Hägglund claims that much of the contemporary crisis of meaning comes from the lack of time made available to people under capitalist conditions, where they end up selling their labor power to survive rather than exercising their spiritual freedom to choose more fulfilling ways of spending their time; he argues persuasively that a democratic socialist society, where choices about the allocation of labor and free time are made collectively and democratically, would enable all persons to enjoy more spiritually and existentially fulfilling lives in community with others.
Beyond Liberalism
Liberals will need to address the material and social bases of crises of meaning more directly if they are to effectively respond to them. This will require reevaluating basic presuppositions not just at the level of individual values and personal behaviors, but in terms of the social relations that determine and inform so much of our lives. This means liberals need to develop a more comprehensive theory of economic power and the role it plays in shaping social outcomes.
Rawls himself demonstrated an awareness of this in Justice as Fairness: A Restatement. Taking seriously the Marxist critique of “bourgeois” rights, Rawls acknowledged that economic power often translated into immense political power — diluting the equal and fair “value” of the political liberties that liberal citizens are supposed to enjoy.
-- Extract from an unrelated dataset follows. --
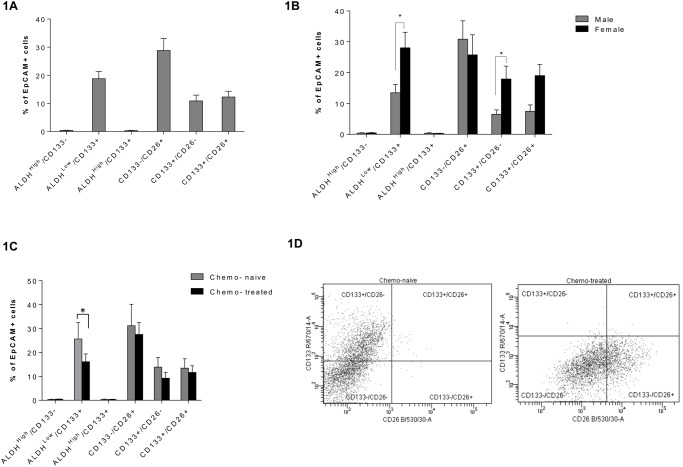
TIC marker expression in colorectal liver metastases.(A) Shows mean (±SEM) expression of TIC markers analysed by flow cytometry from patients undergoing resection for CRLM. N = 62 for ALDH combinations, N = 44 for CD26 combinations. (B) Mean (±SEM) TIC marker expression comparing males vs females. Male N = 39 and 26 for ALDH and CD26 combinations respectively, female N = 22 and 17 for ALDH and CD26 combinations respectively (independent t-tests, * = P≤0.05). (C) TIC marker expression in EpCAM+ cells stratified based on patient chemotherapy status. Chemo naïve N = 14, chemo-treated N = 36. (mean ± SEM, Mann Whitney-U test, * indicates P = 0.05). (D) Representative dot plot for CD26 (x-axis) and CD133 (y-axis) in a chemo-naïve (left) and chemo-treated (right) patient.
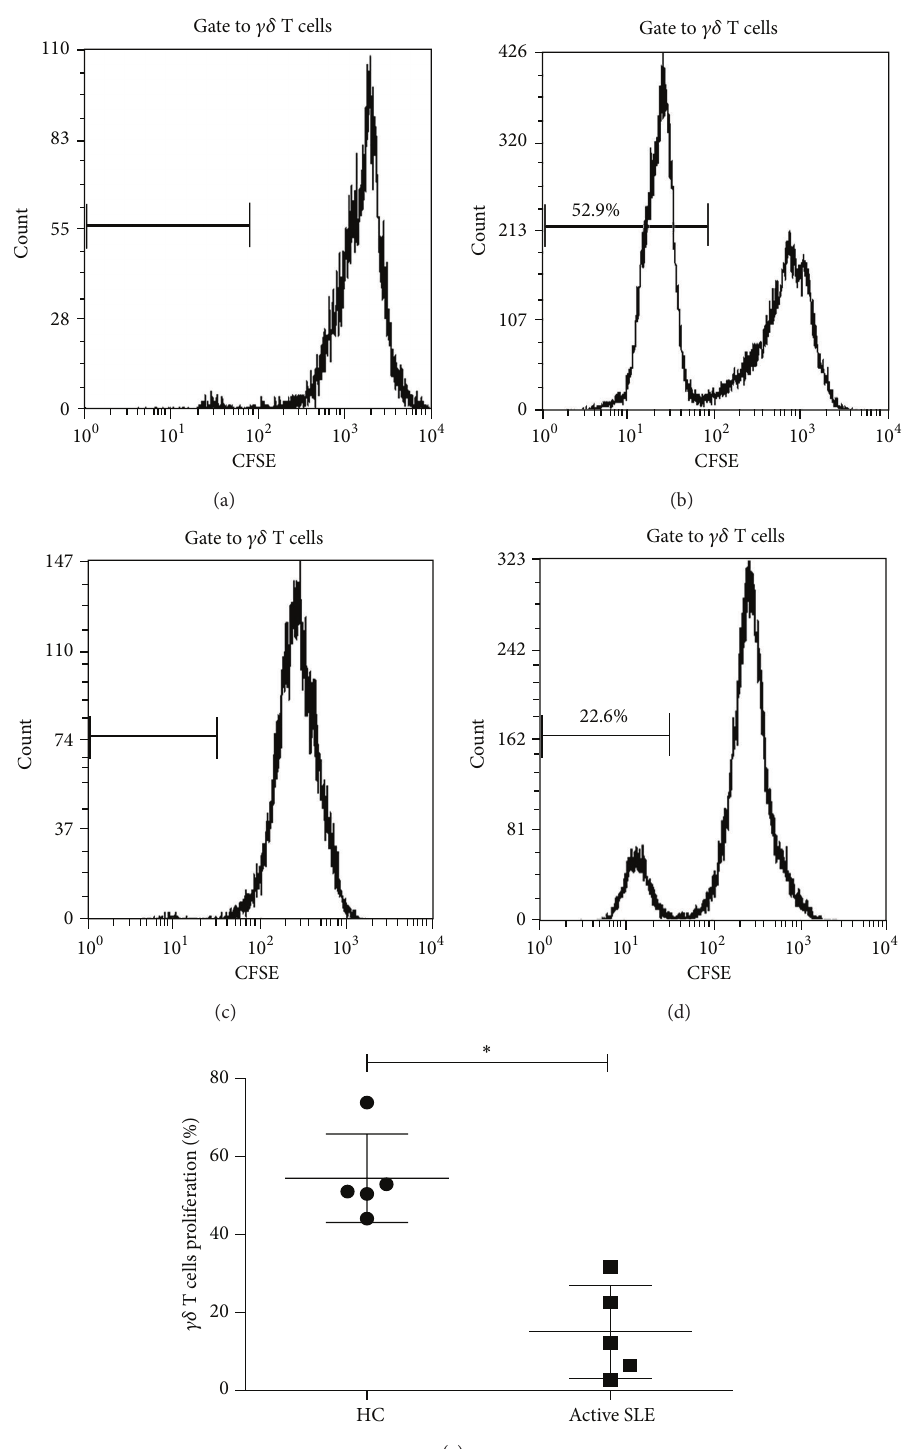
Figure 4: Reduced 𝛾𝛿 T cell proliferation in active SLE patients. (a) and (b) Proliferation of 𝛾𝛿 T cells in one healthy control cultured without or with stimulation of rhIL-2 (200U/mL) and immobilized anti-human 𝛾𝛿 TCR (1ug/mL) for 7 days. (c) and (d) Proliferation of 𝛾𝛿 T cells in a SLE patient cultured without or with stimulation. (e) Comparison of 𝛾𝛿 T cell proliferation under the stimulation of rhIL-2 and immobilized anti-human 𝛾𝛿 TCR between active SLE patients and healthy controls ( 𝑛 = 5 , ∗ 𝑃 < 0.01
This grotesque inequality in political and economic power enables the wealthy to enact laws and policies that benefit them at the expense of the poor and working class, undermining the ideal of society as a fair system of cooperation and paving the road to neoliberal “liberaldom.”
Despite these criticisms, Liberalism as a Way of Life should be welcomed as a humane and spirited defense of the (left)-liberal good life. It offers an original way of conceptualizing liberalism, and effectively rebuts those who would dismiss liberals as one-dimensional bores, out of touch with deeper questions of meaning, or as avaricious defenders of the neoliberal status quo. Lefebvre demonstrates that liberalism has the intellectual resources to speak to what a life well lived would look like, while remaining recognizably liberal. It would be a life of warmth, open-mindedness, and creativity, which compares admirably to other kinds of good life that may be dedicated to the pursuit, say, of religious or aesthetic perfection.
Lefebvre also calls on liberals to engage in some self-examination and ask themselves if they are satisfied with who they have become and the societies in which they live. For many, the answer is likely no; the next step would be to try to become the kinds of people liberals say they want to be, and to make the societies liberals say they want to live in. Doing that, however, may require a deeper sort of social critique than that which liberals have traditionally trafficked in. Dare I say, it would require a transition to liberal socialism.